Эозинофильный эзофагит
2023.03.06
Эозинофильный эзофагит (англ. eosinophilic esophagitis; EoE) — клиническая форма поражения пищевода, развивающаяся на фоне аутоимунных заболеваний. Характеризуется увеличенным количеством эозинофилов в слизистой оболочке пищевода (эозинофилы — один из видов лейкоцитов крови). Предполагают, что причиной такой формы эзофагита является пищевая или респираторная аллергия и она требует иной тактики лечения, отличной от рефлюкс-эзофагита.
Эозинофильный эзофагит имеет тенденцию к увеличению частоты. В США в настоящее время зафиксировано 150 000 больных эозинофильным эзофагитом, 75 % из которых — взрослые.
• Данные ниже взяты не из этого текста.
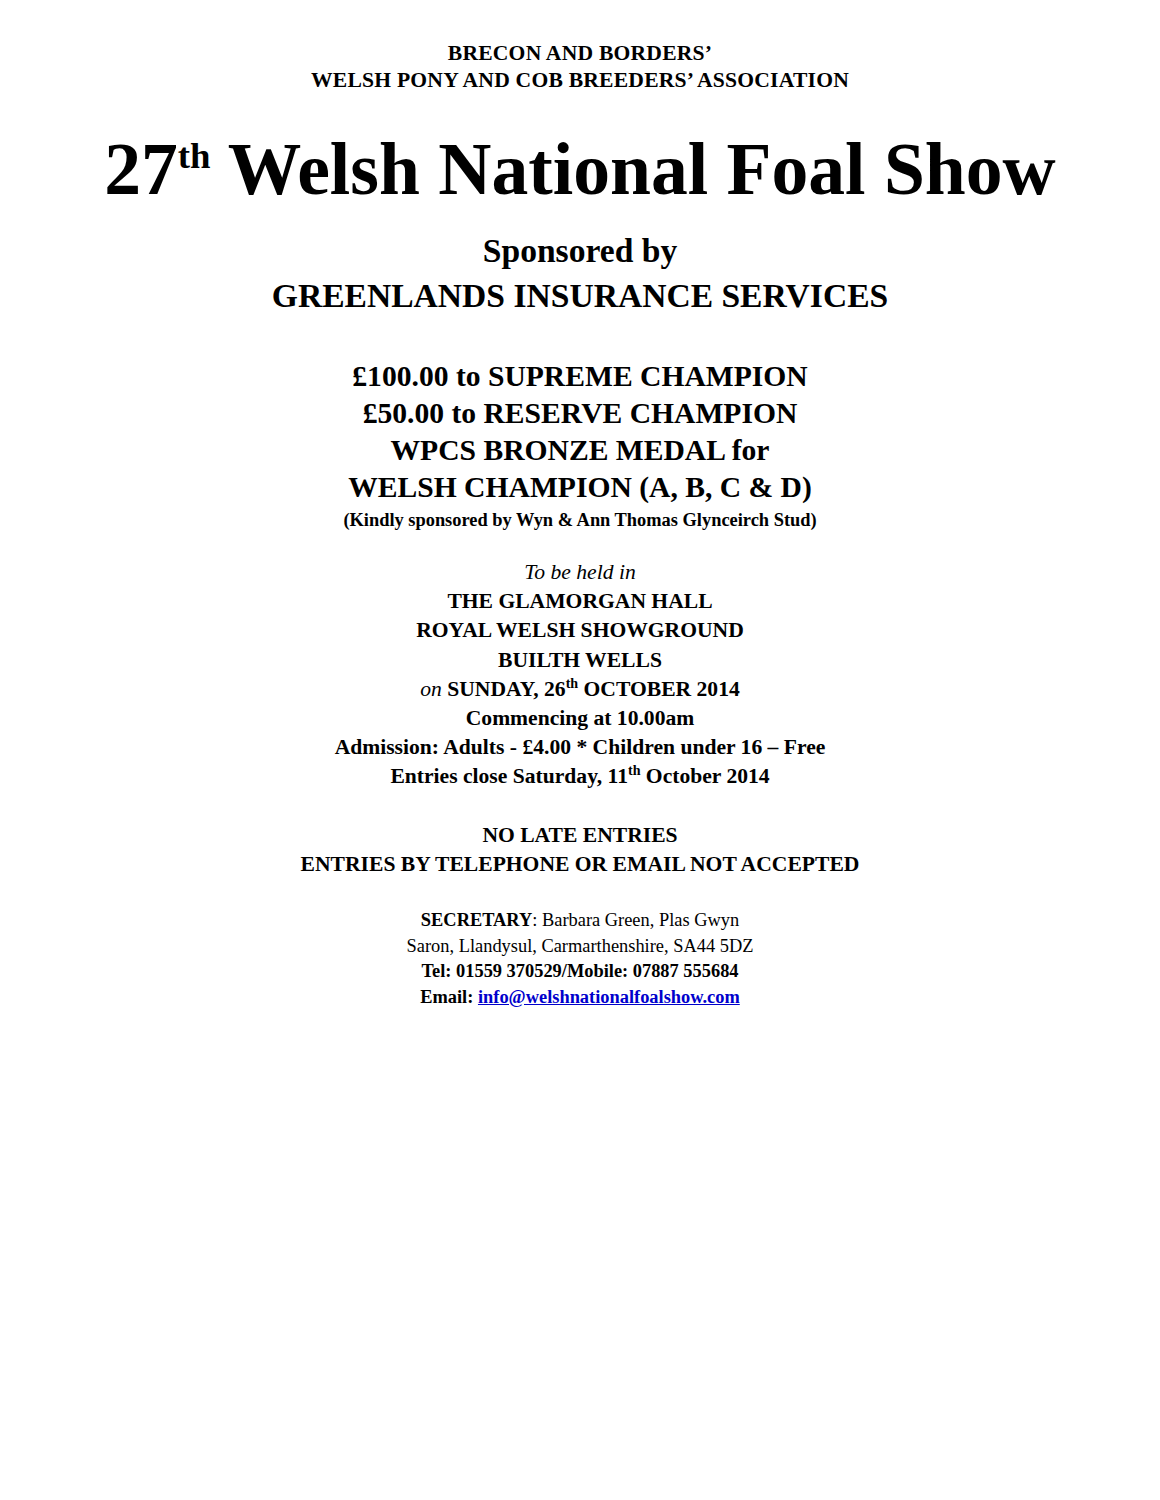BRECON AND BORDERS’
WELSH PONY AND COB BREEDERS’ ASSOCIATION
27th Welsh National Foal Show
Sponsored by
GREENLANDS INSURANCE SERVICES
£100.00 to SUPREME CHAMPION
£50.00 to RESERVE CHAMPION
WPCS BRONZE MEDAL for WELSH CHAMPION (A, B, C & D)
(Kindly sponsored by Wyn & Ann Thomas Glynceirch Stud)
To be held in
THE GLAMORGAN HALL
ROYAL WELSH SHOWGROUND
BUILTH WELLS
on SUNDAY, 26th OCTOBER 2014
Commencing at 10.00am
Admission: Adults - £4.00 * Children under 16 – Free
Entries close Saturday, 11th October 2014
NO LATE ENTRIES
ENTRIES BY TELEPHONE OR EMAIL NOT ACCEPTED
SECRETARY: Barbara Green, Plas Gwyn
Saron, Llandysul, Carmarthenshire, SA44 5DZ
Tel: 01559 370529/Mobile: 07887 555684
Email: info@welshnationalfoalshow.com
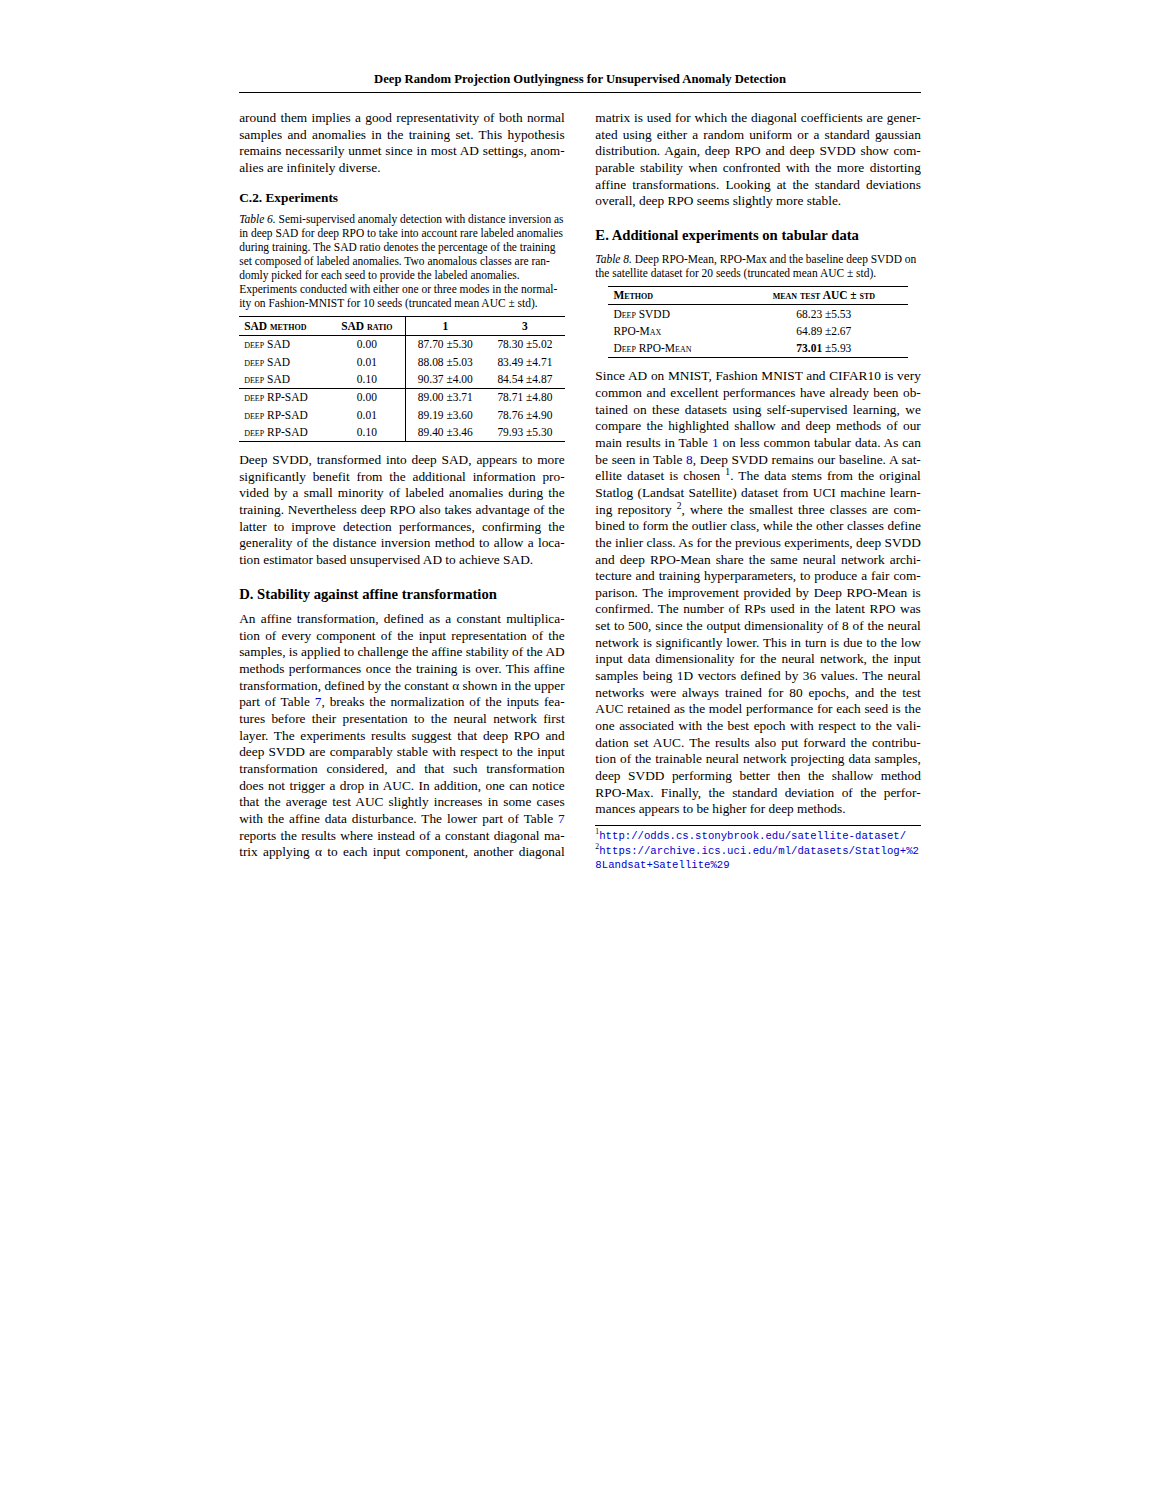Deep Random Projection Outlyingness for Unsupervised Anomaly Detection
around them implies a good representativity of both normal samples and anomalies in the training set. This hypothesis remains necessarily unmet since in most AD settings, anomalies are infinitely diverse.
C.2. Experiments
Table 6. Semi-supervised anomaly detection with distance inversion as in deep SAD for deep RPO to take into account rare labeled anomalies during training. The SAD ratio denotes the percentage of the training set composed of labeled anomalies. Two anomalous classes are randomly picked for each seed to provide the labeled anomalies. Experiments conducted with either one or three modes in the normality on Fashion-MNIST for 10 seeds (truncated mean AUC ± std).
| SAD method | SAD ratio | 1 | 3 |
| --- | --- | --- | --- |
| deep SAD | 0.00 | 87.70 ±5.30 | 78.30 ±5.02 |
| deep SAD | 0.01 | 88.08 ±5.03 | 83.49 ±4.71 |
| deep SAD | 0.10 | 90.37 ±4.00 | 84.54 ±4.87 |
| deep RP-SAD | 0.00 | 89.00 ±3.71 | 78.71 ±4.80 |
| deep RP-SAD | 0.01 | 89.19 ±3.60 | 78.76 ±4.90 |
| deep RP-SAD | 0.10 | 89.40 ±3.46 | 79.93 ±5.30 |
Deep SVDD, transformed into deep SAD, appears to more significantly benefit from the additional information provided by a small minority of labeled anomalies during the training. Nevertheless deep RPO also takes advantage of the latter to improve detection performances, confirming the generality of the distance inversion method to allow a location estimator based unsupervised AD to achieve SAD.
D. Stability against affine transformation
An affine transformation, defined as a constant multiplication of every component of the input representation of the samples, is applied to challenge the affine stability of the AD methods performances once the training is over. This affine transformation, defined by the constant α shown in the upper part of Table 7, breaks the normalization of the inputs features before their presentation to the neural network first layer. The experiments results suggest that deep RPO and deep SVDD are comparably stable with respect to the input transformation considered, and that such transformation does not trigger a drop in AUC. In addition, one can notice that the average test AUC slightly increases in some cases with the affine data disturbance. The lower part of Table 7 reports the results where instead of a constant diagonal matrix applying α to each input component, another diagonal matrix is used for which the diagonal coefficients are generated using either a random uniform or a standard gaussian distribution. Again, deep RPO and deep SVDD show comparable stability when confronted with the more distorting affine transformations. Looking at the standard deviations overall, deep RPO seems slightly more stable.
E. Additional experiments on tabular data
Table 8. Deep RPO-Mean, RPO-Max and the baseline deep SVDD on the satellite dataset for 20 seeds (truncated mean AUC ± std).
| Method | mean test AUC ± std |
| --- | --- |
| Deep SVDD | 68.23 ±5.53 |
| RPO-Max | 64.89 ±2.67 |
| Deep RPO-Mean | 73.01 ±5.93 |
Since AD on MNIST, Fashion MNIST and CIFAR10 is very common and excellent performances have already been obtained on these datasets using self-supervised learning, we compare the highlighted shallow and deep methods of our main results in Table 1 on less common tabular data. As can be seen in Table 8, Deep SVDD remains our baseline. A satellite dataset is chosen 1. The data stems from the original Statlog (Landsat Satellite) dataset from UCI machine learning repository 2, where the smallest three classes are combined to form the outlier class, while the other classes define the inlier class. As for the previous experiments, deep SVDD and deep RPO-Mean share the same neural network architecture and training hyperparameters, to produce a fair comparison. The improvement provided by Deep RPO-Mean is confirmed. The number of RPs used in the latent RPO was set to 500, since the output dimensionality of 8 of the neural network is significantly lower. This in turn is due to the low input data dimensionality for the neural network, the input samples being 1D vectors defined by 36 values. The neural networks were always trained for 80 epochs, and the test AUC retained as the model performance for each seed is the one associated with the best epoch with respect to the validation set AUC. The results also put forward the contribution of the trainable neural network projecting data samples, deep SVDD performing better then the shallow method RPO-Max. Finally, the standard deviation of the performances appears to be higher for deep methods.
1http://odds.cs.stonybrook.edu/satellite-dataset/
2https://archive.ics.uci.edu/ml/datasets/Statlog+%28Landsat+Satellite%29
Эозинофильный эзофагит является распространенной причиной рефрактерной терапии к гастроэзофагельной рефлюксной болезни (ГЭРБ). Пациенты с эозинофильным эзофагитом обычно молодые люди, имеющие в анамнезе указания на перемежающуюся дисфагию, появляющуюся после приёма твердой пищи, и часто — на задержку пищи в пищеводе. Довольно частым ошибочным диагнозом при наличии эзофагита у этих больных является ГЭРБ. У многих больных имеется связь с развитием астмы или наличием пищевой аллергии, особенно против молока, яиц, арахиса или дынь. На предполагаемый диагноз эозинофильного эзофагита указывают эндоскопические проявления: множественные кольца в просвете пищевода, продольные бороздки, или экссудат белого цвета (Пасечников В.Д.).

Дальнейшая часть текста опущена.